To better understand how WDQS can be improved (particularly in terms of scaling) we need a better understanding of our users and their use cases.
- Define the questions we want answered from the data we have
- Implement additional data collection if needed
- Work with analysts to answer those questions
Various questions consolidated from Search Platform virtual offsite
- 2% of queries are taking 95% of the server time: what are those 2% of queries doing? Can / should we restrict them? Are those broken bot queries, or actually valuable?
- what are the most expensive User Agents? Can we identify heavy users and work with them to reduce that load?
- what percentage of queries / which kind of queries care about the freshness of the data?
- how important is it to have the full graph to answer questions that people are asking? can we infer that from the queries data?
- do we have strongly connected components in the Wikidata graph? Can this be used to split the graph in sub graphs?

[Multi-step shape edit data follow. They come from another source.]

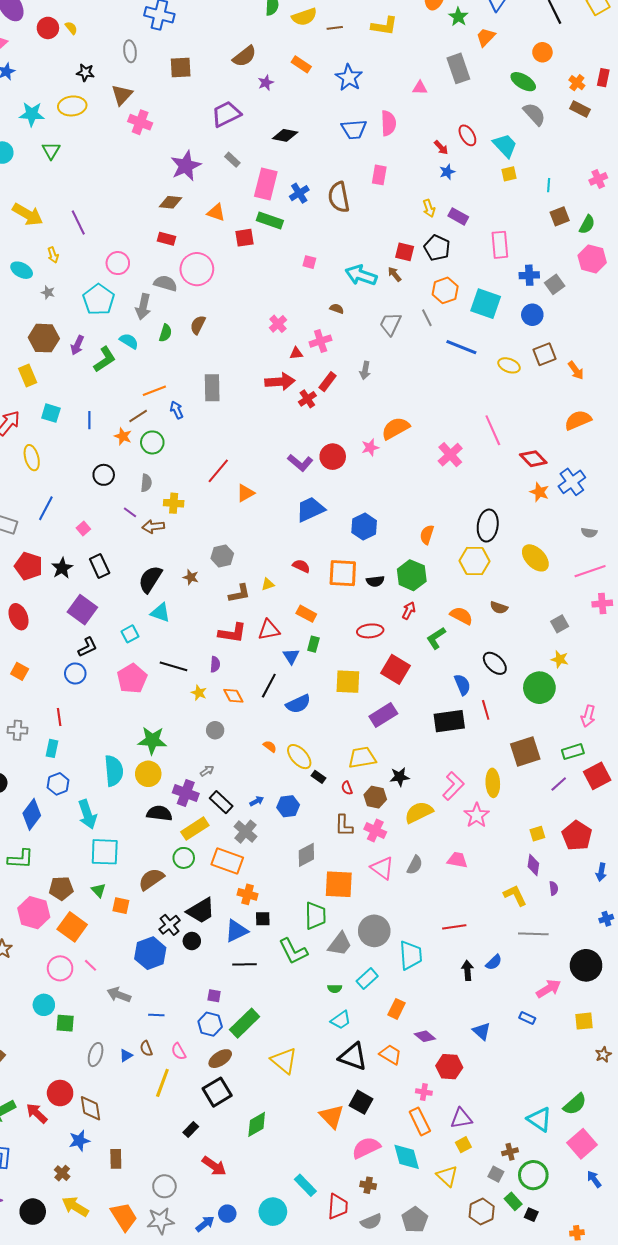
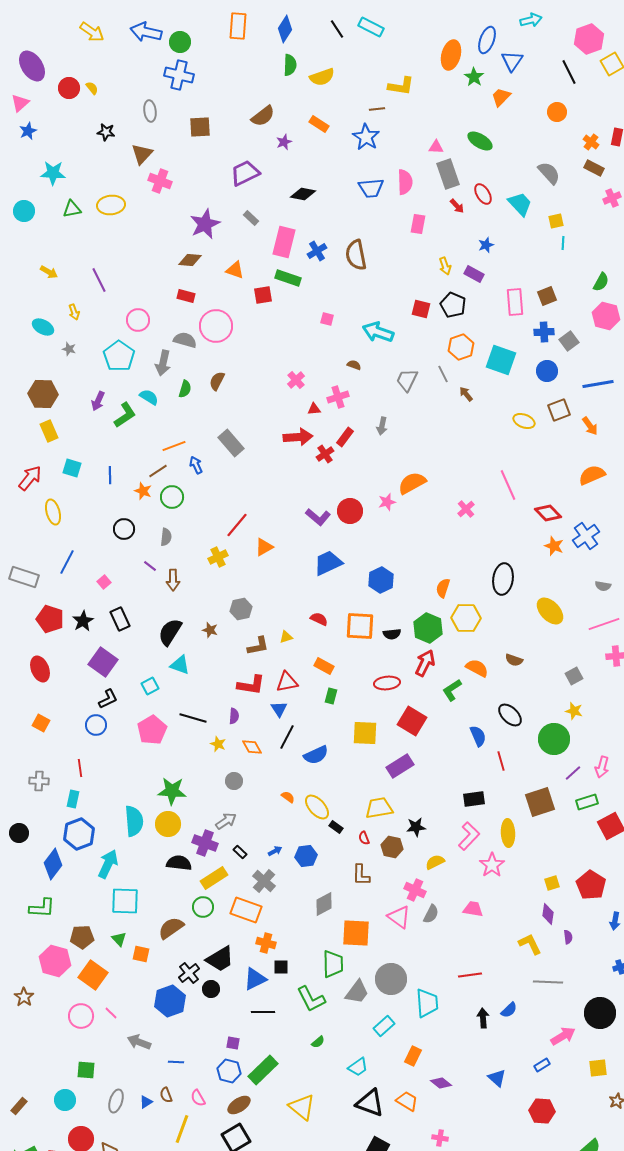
brown line: (335, 28) -> (377, 109), moved
gray rectangle: (458, 68) -> (448, 174), moved
green ellipse: (523, 82) -> (480, 141), moved
yellow ellipse: (72, 106) -> (111, 205), moved
green triangle: (51, 151) -> (72, 209), turned 48
blue star: (447, 172) -> (486, 245), moved
yellow square: (509, 174) -> (556, 221), moved
pink rectangle: (379, 175) -> (418, 224), moved
pink cross: (598, 179) -> (612, 198), moved
yellow arrow: (28, 214) -> (49, 272), size x0.6
brown square: (560, 216) -> (547, 296), moved
brown arrow: (394, 274) -> (466, 394), moved
brown hexagon: (44, 338) -> (43, 394), moved
blue line: (461, 347) -> (598, 384), moved, turned -32
gray rectangle: (212, 388) -> (231, 443), turned -40
pink cross: (450, 455) -> (466, 509), size x0.7
yellow cross: (174, 503) -> (218, 557), moved, turned -30
brown arrow: (153, 527) -> (173, 580), turned -85
yellow hexagon: (475, 561) -> (466, 618), moved
red arrow: (409, 611) -> (425, 663), size x1.5
blue triangle: (291, 656) -> (279, 709), moved
black rectangle: (449, 721) -> (474, 799), moved, size x0.7
gray arrow: (207, 771) -> (226, 821), size x1.5
blue hexagon: (58, 784) -> (79, 834), size x1.4
purple line: (559, 784) -> (573, 773), moved
black rectangle: (221, 802) -> (240, 852), size x0.6
yellow semicircle: (419, 812) -> (435, 862), size x0.7
cyan arrow: (87, 814) -> (108, 864), turned -136
pink cross: (375, 831) -> (415, 890), moved
green semicircle: (335, 989) -> (318, 1042), moved, turned -40
cyan circle: (44, 1005) -> (65, 1100), moved
blue rectangle: (527, 1018) -> (542, 1065), turned -56
red hexagon: (449, 1067) -> (542, 1111), moved

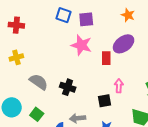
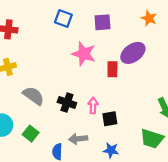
orange star: (128, 15) -> (149, 18), moved
purple square: (86, 19) -> (103, 22), moved
pink arrow: (119, 86) -> (93, 105), moved

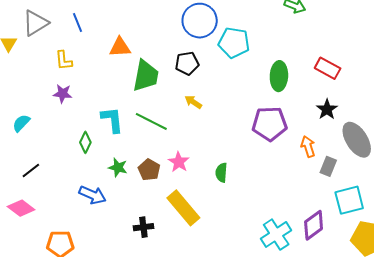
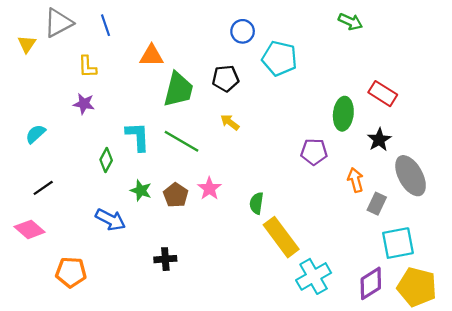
blue circle: (200, 21) -> (243, 31), size x0.6
green ellipse: (279, 76) -> (343, 114), moved
purple pentagon: (270, 124) -> (314, 152), size x0.7
yellow rectangle: (183, 208) -> (281, 237), moved
purple diamond: (314, 225) -> (371, 283), moved

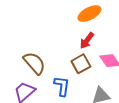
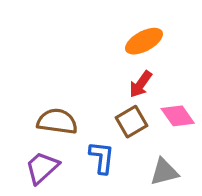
brown semicircle: (34, 63) -> (57, 121), turned -40

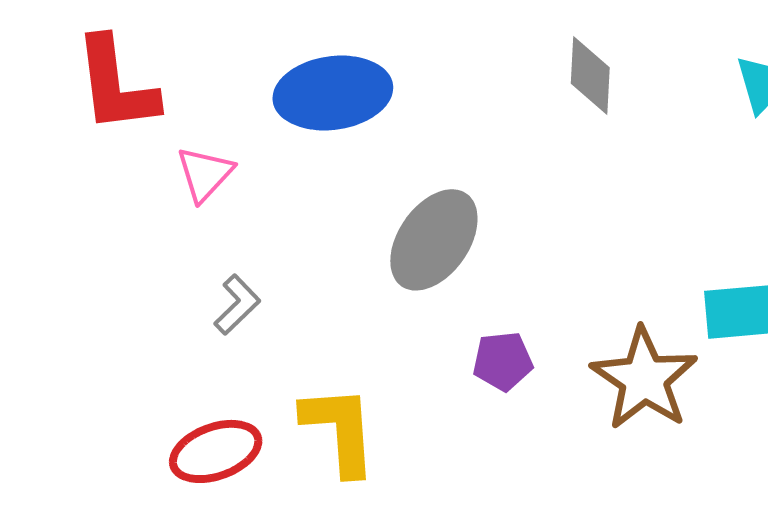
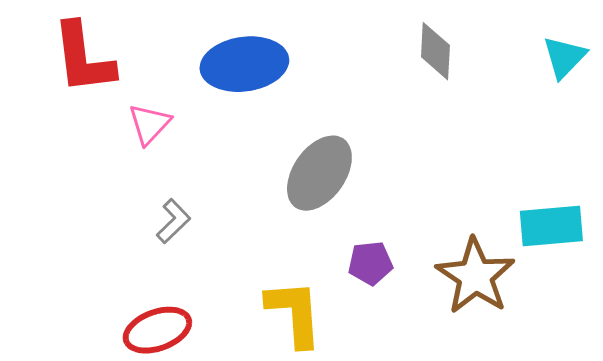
yellow L-shape: (340, 430) -> (294, 313), moved

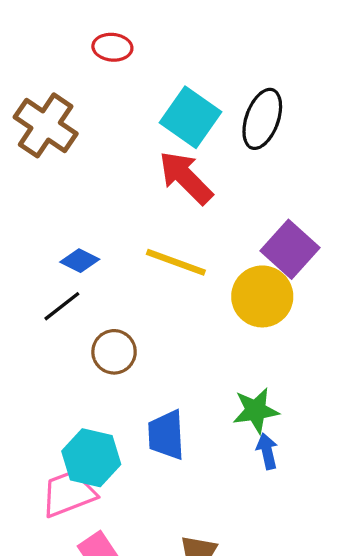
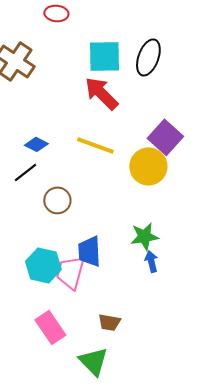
cyan square: (191, 117) -> (104, 56), turned -36
pink trapezoid: (68, 494) -> (70, 272), moved, turned -54

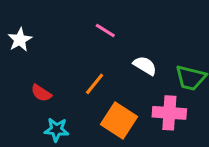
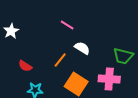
white semicircle: (145, 66) -> (82, 48), moved

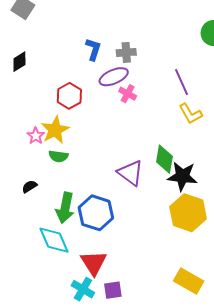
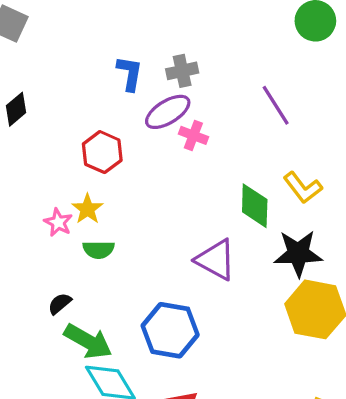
yellow L-shape: (190, 114) -> (303, 188), moved
yellow star: (55, 130) -> (87, 209), size x0.7
green diamond: (164, 159) -> (255, 206), moved
green arrow: (65, 208) -> (88, 341), moved, turned -64

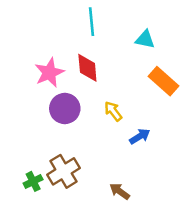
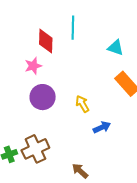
red diamond: (87, 68) -> (46, 41), moved
pink star: (49, 73) -> (33, 66), size x0.7

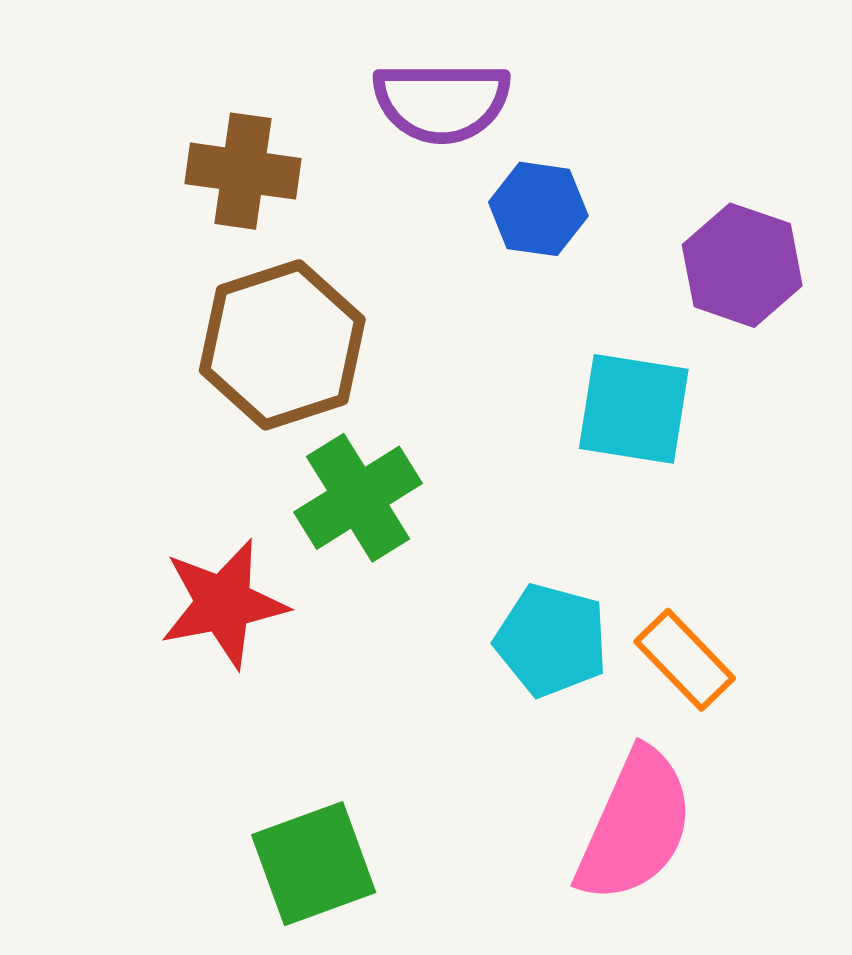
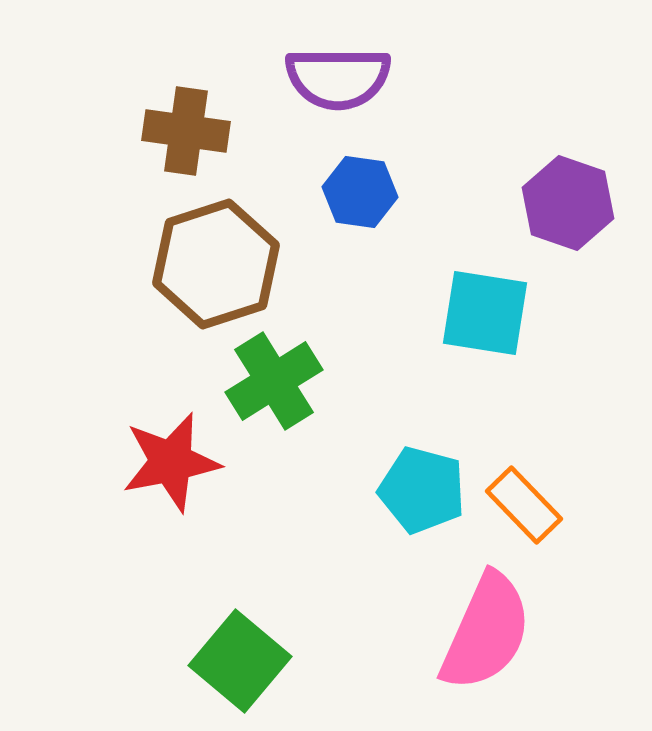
blue hexagon: (538, 209) -> (360, 192), moved
green square: (314, 864) -> (240, 661), turned -30

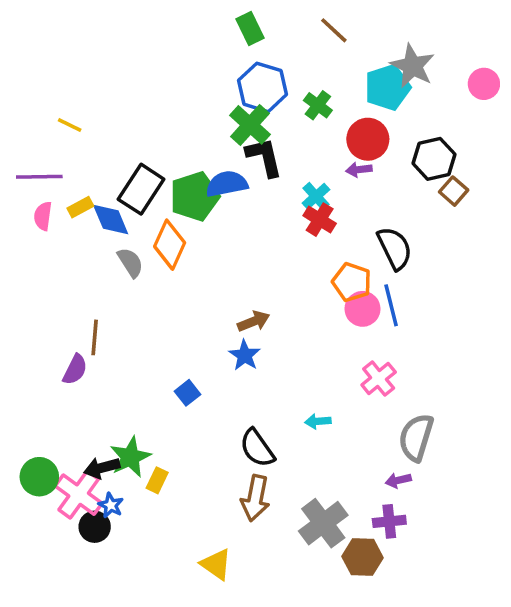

random notes from Search Platform virtual offsite:
- we need to pair someone who knows what to look for with someone who knows how to look for things (@Addshore and @JAllemandou?)
- Currently, we only log the queries. For search, we also log the results, maybe something similar could help answer our questions. Maybe that’s a lot of data. Even just the size of the response might be interesting.
- If we can find entities used in queries and can we group them. If queries are person A, person B, … we should be able to know that queries are about people.